• [Tasks to carry out]:
1. Summarize the problem statement on maximizing valid triplets in exactly two sentences.
2. In the problem statement on maximizing valid triplets, reproduce the passage starting at "For example, if" and ending at "where \(A[2]=3,\; A[3]=2,\; A[5]=1\).", substituting "maximal" for "optimal".
3. Condense the paragraph of the problem statement on maximizing valid triplets that begins "Inside your function, for each triplet" into a short bulleted list that keeps its main facts.

• [Text block]:
****************

Maximize Valid Triplets

You are given an array A of length \(N\) consisting only of the numbers 1, 2, and 3. Your task is to select as many disjoint triplets \((i, j, k)\) as possible (each index may be used at most once) such that:

• \(0 \le i < j < k < N\), and
• either \(A[i] = 1,\; A[j] = 2,\; A[k] = 3\) (pattern 1-2-3) or \(A[i] = 3,\; A[j] = 2,\; A[k] = 1\) (pattern 3-2-1).

For example, if \(A = \{1,2,3,2,3,1\}\) then one optimal selection is:

• \((0,1,4)\), where \(A[0]=1,\; A[1]=2,\; A[4]=3\), and
• \((2,3,5)\), where \(A[2]=3,\; A[3]=2,\; A[5]=1\).

You must implement a function with the following signature:

void maximize(vector<int> A);

Inside your function, for each triplet you select you should call the grader’s function answer(int i, int j, int k) exactly once. The order in which you output the triplets does not matter. If there are multiple ways to achieve the maximum number of valid triplets, output any one of them.

Note: Two triplets are disjoint if they do not share any index. The challenge is to maximize the total number of disjoint valid triplets.

inputFormat

The input is provided as a parameter to the function maximize:

• A vector A of length \(N\) where each element is either 1, 2, or 3.

outputFormat

Your function should not return any value. Instead, for every valid triplet selected, output the answer by calling grader.answer(i, j, k) exactly once. The triplets need to be disjoint and their order does not matter.

sample

6
1 2 3 2 3 1

Possible grader.answer calls (order does not matter):
answer(0,1,4)
answer(2,3,5)

****************

• [Dataset excerpt]:

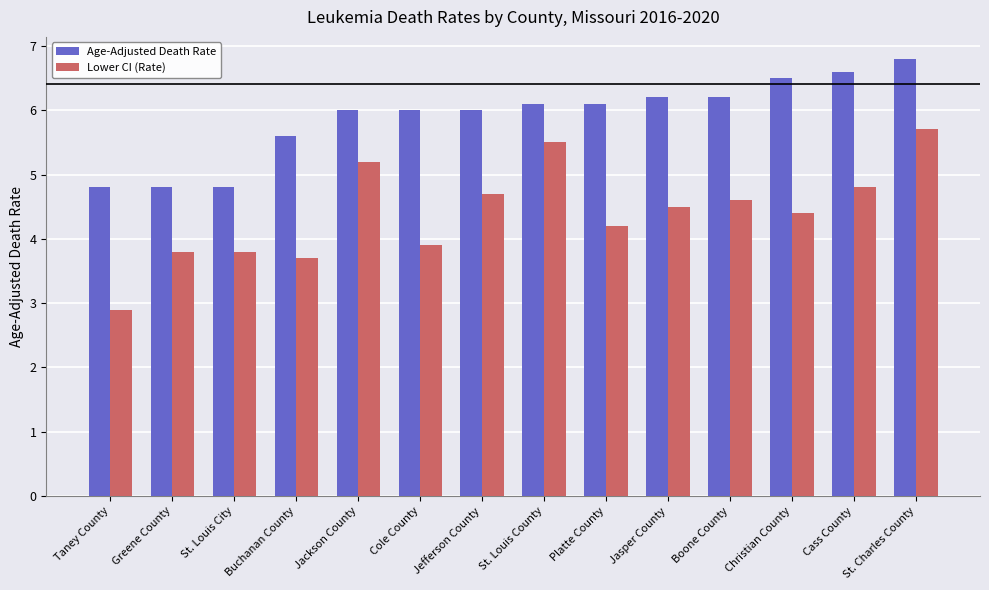

Read the Lower CI (Rate) value at Cole County.

3.9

****************

• [Response list]:
1. Given an array A of length N containing only the numbers 1, 2, and 3, the goal is to select as many disjoint index triplets (i, j, k) with i < j < k as possible, where each triplet follows the pattern 1-2-3 or 3-2-1. The function maximize(vector<int> A) returns no value and instead reports each selected triplet through exactly one call to the grader's answer(i, j, k), in any order, and any selection that reaches the maximum is accepted.

2.
For example, if \(A = \{1,2,3,2,3,1\}\) then one maximal selection is:

• \((0,1,4)\), where \(A[0]=1,\; A[1]=2,\; A[4]=3\), and
• \((2,3,5)\), where \(A[2]=3,\; A[3]=2,\; A[5]=1\).

3.
- Call the grader's function answer(int i, int j, int k) exactly once for each selected triplet.
- The order in which the triplets are output does not matter.
- If several selections reach the maximum number of valid triplets, any one of them may be output.